• [Task objective]: Copy the lines of the listing below word for word, exactly as they appear.
(Records)
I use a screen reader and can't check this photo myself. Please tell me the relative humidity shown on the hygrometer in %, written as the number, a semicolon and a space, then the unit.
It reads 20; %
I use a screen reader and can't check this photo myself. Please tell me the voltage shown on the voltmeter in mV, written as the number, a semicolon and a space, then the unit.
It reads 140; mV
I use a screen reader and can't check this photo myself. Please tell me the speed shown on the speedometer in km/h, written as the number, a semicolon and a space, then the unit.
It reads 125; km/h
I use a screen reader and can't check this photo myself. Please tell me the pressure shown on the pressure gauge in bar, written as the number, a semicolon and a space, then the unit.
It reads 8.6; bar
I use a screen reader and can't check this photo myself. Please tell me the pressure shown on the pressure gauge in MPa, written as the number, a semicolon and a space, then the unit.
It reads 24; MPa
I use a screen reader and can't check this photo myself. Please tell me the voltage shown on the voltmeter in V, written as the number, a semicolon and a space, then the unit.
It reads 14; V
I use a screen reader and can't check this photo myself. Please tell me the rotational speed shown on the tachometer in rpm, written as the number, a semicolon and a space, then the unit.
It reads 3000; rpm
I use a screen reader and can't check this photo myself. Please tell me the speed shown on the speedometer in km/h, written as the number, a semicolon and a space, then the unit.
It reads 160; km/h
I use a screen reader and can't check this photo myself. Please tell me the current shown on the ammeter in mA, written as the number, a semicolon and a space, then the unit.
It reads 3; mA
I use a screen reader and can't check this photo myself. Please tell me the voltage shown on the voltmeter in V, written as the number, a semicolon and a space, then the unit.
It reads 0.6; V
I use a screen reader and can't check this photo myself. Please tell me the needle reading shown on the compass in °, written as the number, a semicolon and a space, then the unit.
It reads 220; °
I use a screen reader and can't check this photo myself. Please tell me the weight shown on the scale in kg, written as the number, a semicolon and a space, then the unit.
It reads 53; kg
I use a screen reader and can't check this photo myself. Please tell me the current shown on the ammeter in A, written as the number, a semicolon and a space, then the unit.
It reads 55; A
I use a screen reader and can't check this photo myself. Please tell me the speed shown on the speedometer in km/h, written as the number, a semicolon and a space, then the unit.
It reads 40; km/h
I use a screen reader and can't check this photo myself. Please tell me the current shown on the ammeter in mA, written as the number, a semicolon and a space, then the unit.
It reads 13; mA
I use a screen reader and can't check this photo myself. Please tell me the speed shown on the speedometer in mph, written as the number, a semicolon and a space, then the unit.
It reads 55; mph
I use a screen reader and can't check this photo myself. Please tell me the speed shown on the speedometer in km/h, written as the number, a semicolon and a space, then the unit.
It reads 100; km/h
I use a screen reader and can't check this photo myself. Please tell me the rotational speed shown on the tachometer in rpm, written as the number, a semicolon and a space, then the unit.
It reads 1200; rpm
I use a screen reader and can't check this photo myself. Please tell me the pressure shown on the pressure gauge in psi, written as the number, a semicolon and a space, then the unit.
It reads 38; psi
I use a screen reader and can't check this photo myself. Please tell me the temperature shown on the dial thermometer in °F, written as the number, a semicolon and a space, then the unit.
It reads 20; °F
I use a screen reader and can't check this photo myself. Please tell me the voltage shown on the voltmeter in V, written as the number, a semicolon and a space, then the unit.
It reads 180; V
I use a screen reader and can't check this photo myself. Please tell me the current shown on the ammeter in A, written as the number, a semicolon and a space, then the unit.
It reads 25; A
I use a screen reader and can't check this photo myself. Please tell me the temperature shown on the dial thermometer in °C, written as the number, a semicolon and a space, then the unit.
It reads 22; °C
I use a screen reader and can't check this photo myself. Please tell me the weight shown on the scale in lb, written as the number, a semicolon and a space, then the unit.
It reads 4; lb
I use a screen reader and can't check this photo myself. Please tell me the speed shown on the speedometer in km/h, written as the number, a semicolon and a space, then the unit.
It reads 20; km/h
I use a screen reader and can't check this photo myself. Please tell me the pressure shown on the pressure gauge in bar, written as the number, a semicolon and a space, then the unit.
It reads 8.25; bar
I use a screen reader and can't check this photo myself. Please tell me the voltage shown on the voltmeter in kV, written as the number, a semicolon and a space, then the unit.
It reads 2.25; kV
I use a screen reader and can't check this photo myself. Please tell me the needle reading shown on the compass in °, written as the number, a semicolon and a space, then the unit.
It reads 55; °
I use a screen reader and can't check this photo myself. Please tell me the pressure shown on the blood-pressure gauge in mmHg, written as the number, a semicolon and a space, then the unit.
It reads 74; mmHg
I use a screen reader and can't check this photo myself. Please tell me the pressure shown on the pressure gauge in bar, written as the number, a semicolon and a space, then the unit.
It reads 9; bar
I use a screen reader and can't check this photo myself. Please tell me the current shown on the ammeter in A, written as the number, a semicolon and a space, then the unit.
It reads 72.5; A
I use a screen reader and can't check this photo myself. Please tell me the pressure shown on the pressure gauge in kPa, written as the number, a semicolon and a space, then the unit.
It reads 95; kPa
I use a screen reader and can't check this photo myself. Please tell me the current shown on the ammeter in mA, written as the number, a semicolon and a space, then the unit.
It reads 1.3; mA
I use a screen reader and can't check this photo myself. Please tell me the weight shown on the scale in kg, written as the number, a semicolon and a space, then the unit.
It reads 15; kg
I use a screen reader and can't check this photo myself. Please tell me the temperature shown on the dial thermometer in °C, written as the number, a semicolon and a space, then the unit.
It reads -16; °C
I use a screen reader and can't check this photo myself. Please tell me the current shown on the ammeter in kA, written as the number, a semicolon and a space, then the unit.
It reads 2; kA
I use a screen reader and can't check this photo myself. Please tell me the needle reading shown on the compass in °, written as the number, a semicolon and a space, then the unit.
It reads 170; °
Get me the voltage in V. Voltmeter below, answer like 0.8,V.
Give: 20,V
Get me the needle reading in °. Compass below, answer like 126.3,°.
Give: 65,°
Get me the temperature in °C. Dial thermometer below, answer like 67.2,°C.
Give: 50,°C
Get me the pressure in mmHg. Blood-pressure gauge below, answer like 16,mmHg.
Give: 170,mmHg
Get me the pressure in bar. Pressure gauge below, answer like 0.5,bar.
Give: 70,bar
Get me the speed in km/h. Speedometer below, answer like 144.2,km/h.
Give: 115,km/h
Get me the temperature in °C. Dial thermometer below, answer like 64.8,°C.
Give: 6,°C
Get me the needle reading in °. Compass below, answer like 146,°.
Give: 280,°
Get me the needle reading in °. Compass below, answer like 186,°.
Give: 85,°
(End Records)
• [Response below]:
I use a screen reader and can't check this photo myself. Please tell me the relative humidity shown on the hygrometer in %, written as the number, a semicolon and a space, then the unit.
It reads 20; %
I use a screen reader and can't check this photo myself. Please tell me the voltage shown on the voltmeter in mV, written as the number, a semicolon and a space, then the unit.
It reads 140; mV
I use a screen reader and can't check this photo myself. Please tell me the speed shown on the speedometer in km/h, written as the number, a semicolon and a space, then the unit.
It reads 125; km/h
I use a screen reader and can't check this photo myself. Please tell me the pressure shown on the pressure gauge in bar, written as the number, a semicolon and a space, then the unit.
It reads 8.6; bar
I use a screen reader and can't check this photo myself. Please tell me the pressure shown on the pressure gauge in MPa, written as the number, a semicolon and a space, then the unit.
It reads 24; MPa
I use a screen reader and can't check this photo myself. Please tell me the voltage shown on the voltmeter in V, written as the number, a semicolon and a space, then the unit.
It reads 14; V
I use a screen reader and can't check this photo myself. Please tell me the rotational speed shown on the tachometer in rpm, written as the number, a semicolon and a space, then the unit.
It reads 3000; rpm
I use a screen reader and can't check this photo myself. Please tell me the speed shown on the speedometer in km/h, written as the number, a semicolon and a space, then the unit.
It reads 160; km/h
I use a screen reader and can't check this photo myself. Please tell me the current shown on the ammeter in mA, written as the number, a semicolon and a space, then the unit.
It reads 3; mA
I use a screen reader and can't check this photo myself. Please tell me the voltage shown on the voltmeter in V, written as the number, a semicolon and a space, then the unit.
It reads 0.6; V
I use a screen reader and can't check this photo myself. Please tell me the needle reading shown on the compass in °, written as the number, a semicolon and a space, then the unit.
It reads 220; °
I use a screen reader and can't check this photo myself. Please tell me the weight shown on the scale in kg, written as the number, a semicolon and a space, then the unit.
It reads 53; kg
I use a screen reader and can't check this photo myself. Please tell me the current shown on the ammeter in A, written as the number, a semicolon and a space, then the unit.
It reads 55; A
I use a screen reader and can't check this photo myself. Please tell me the speed shown on the speedometer in km/h, written as the number, a semicolon and a space, then the unit.
It reads 40; km/h
I use a screen reader and can't check this photo myself. Please tell me the current shown on the ammeter in mA, written as the number, a semicolon and a space, then the unit.
It reads 13; mA
I use a screen reader and can't check this photo myself. Please tell me the speed shown on the speedometer in mph, written as the number, a semicolon and a space, then the unit.
It reads 55; mph
I use a screen reader and can't check this photo myself. Please tell me the speed shown on the speedometer in km/h, written as the number, a semicolon and a space, then the unit.
It reads 100; km/h
I use a screen reader and can't check this photo myself. Please tell me the rotational speed shown on the tachometer in rpm, written as the number, a semicolon and a space, then the unit.
It reads 1200; rpm
I use a screen reader and can't check this photo myself. Please tell me the pressure shown on the pressure gauge in psi, written as the number, a semicolon and a space, then the unit.
It reads 38; psi
I use a screen reader and can't check this photo myself. Please tell me the temperature shown on the dial thermometer in °F, written as the number, a semicolon and a space, then the unit.
It reads 20; °F
I use a screen reader and can't check this photo myself. Please tell me the voltage shown on the voltmeter in V, written as the number, a semicolon and a space, then the unit.
It reads 180; V
I use a screen reader and can't check this photo myself. Please tell me the current shown on the ammeter in A, written as the number, a semicolon and a space, then the unit.
It reads 25; A
I use a screen reader and can't check this photo myself. Please tell me the temperature shown on the dial thermometer in °C, written as the number, a semicolon and a space, then the unit.
It reads 22; °C
I use a screen reader and can't check this photo myself. Please tell me the weight shown on the scale in lb, written as the number, a semicolon and a space, then the unit.
It reads 4; lb
I use a screen reader and can't check this photo myself. Please tell me the speed shown on the speedometer in km/h, written as the number, a semicolon and a space, then the unit.
It reads 20; km/h
I use a screen reader and can't check this photo myself. Please tell me the pressure shown on the pressure gauge in bar, written as the number, a semicolon and a space, then the unit.
It reads 8.25; bar
I use a screen reader and can't check this photo myself. Please tell me the voltage shown on the voltmeter in kV, written as the number, a semicolon and a space, then the unit.
It reads 2.25; kV
I use a screen reader and can't check this photo myself. Please tell me the needle reading shown on the compass in °, written as the number, a semicolon and a space, then the unit.
It reads 55; °
I use a screen reader and can't check this photo myself. Please tell me the pressure shown on the blood-pressure gauge in mmHg, written as the number, a semicolon and a space, then the unit.
It reads 74; mmHg
I use a screen reader and can't check this photo myself. Please tell me the pressure shown on the pressure gauge in bar, written as the number, a semicolon and a space, then the unit.
It reads 9; bar
I use a screen reader and can't check this photo myself. Please tell me the current shown on the ammeter in A, written as the number, a semicolon and a space, then the unit.
It reads 72.5; A
I use a screen reader and can't check this photo myself. Please tell me the pressure shown on the pressure gauge in kPa, written as the number, a semicolon and a space, then the unit.
It reads 95; kPa
I use a screen reader and can't check this photo myself. Please tell me the current shown on the ammeter in mA, written as the number, a semicolon and a space, then the unit.
It reads 1.3; mA
I use a screen reader and can't check this photo myself. Please tell me the weight shown on the scale in kg, written as the number, a semicolon and a space, then the unit.
It reads 15; kg
I use a screen reader and can't check this photo myself. Please tell me the temperature shown on the dial thermometer in °C, written as the number, a semicolon and a space, then the unit.
It reads -16; °C
I use a screen reader and can't check this photo myself. Please tell me the current shown on the ammeter in kA, written as the number, a semicolon and a space, then the unit.
It reads 2; kA
I use a screen reader and can't check this photo myself. Please tell me the needle reading shown on the compass in °, written as the number, a semicolon and a space, then the unit.
It reads 170; °
Get me the voltage in V. Voltmeter below, answer like 0.8,V.
Give: 20,V
Get me the needle reading in °. Compass below, answer like 126.3,°.
Give: 65,°
Get me the temperature in °C. Dial thermometer below, answer like 67.2,°C.
Give: 50,°C
Get me the pressure in mmHg. Blood-pressure gauge below, answer like 16,mmHg.
Give: 170,mmHg
Get me the pressure in bar. Pressure gauge below, answer like 0.5,bar.
Give: 70,bar
Get me the speed in km/h. Speedometer below, answer like 144.2,km/h.
Give: 115,km/h
Get me the temperature in °C. Dial thermometer below, answer like 64.8,°C.
Give: 6,°C
Get me the needle reading in °. Compass below, answer like 146,°.
Give: 280,°
Get me the needle reading in °. Compass below, answer like 186,°.
Give: 85,°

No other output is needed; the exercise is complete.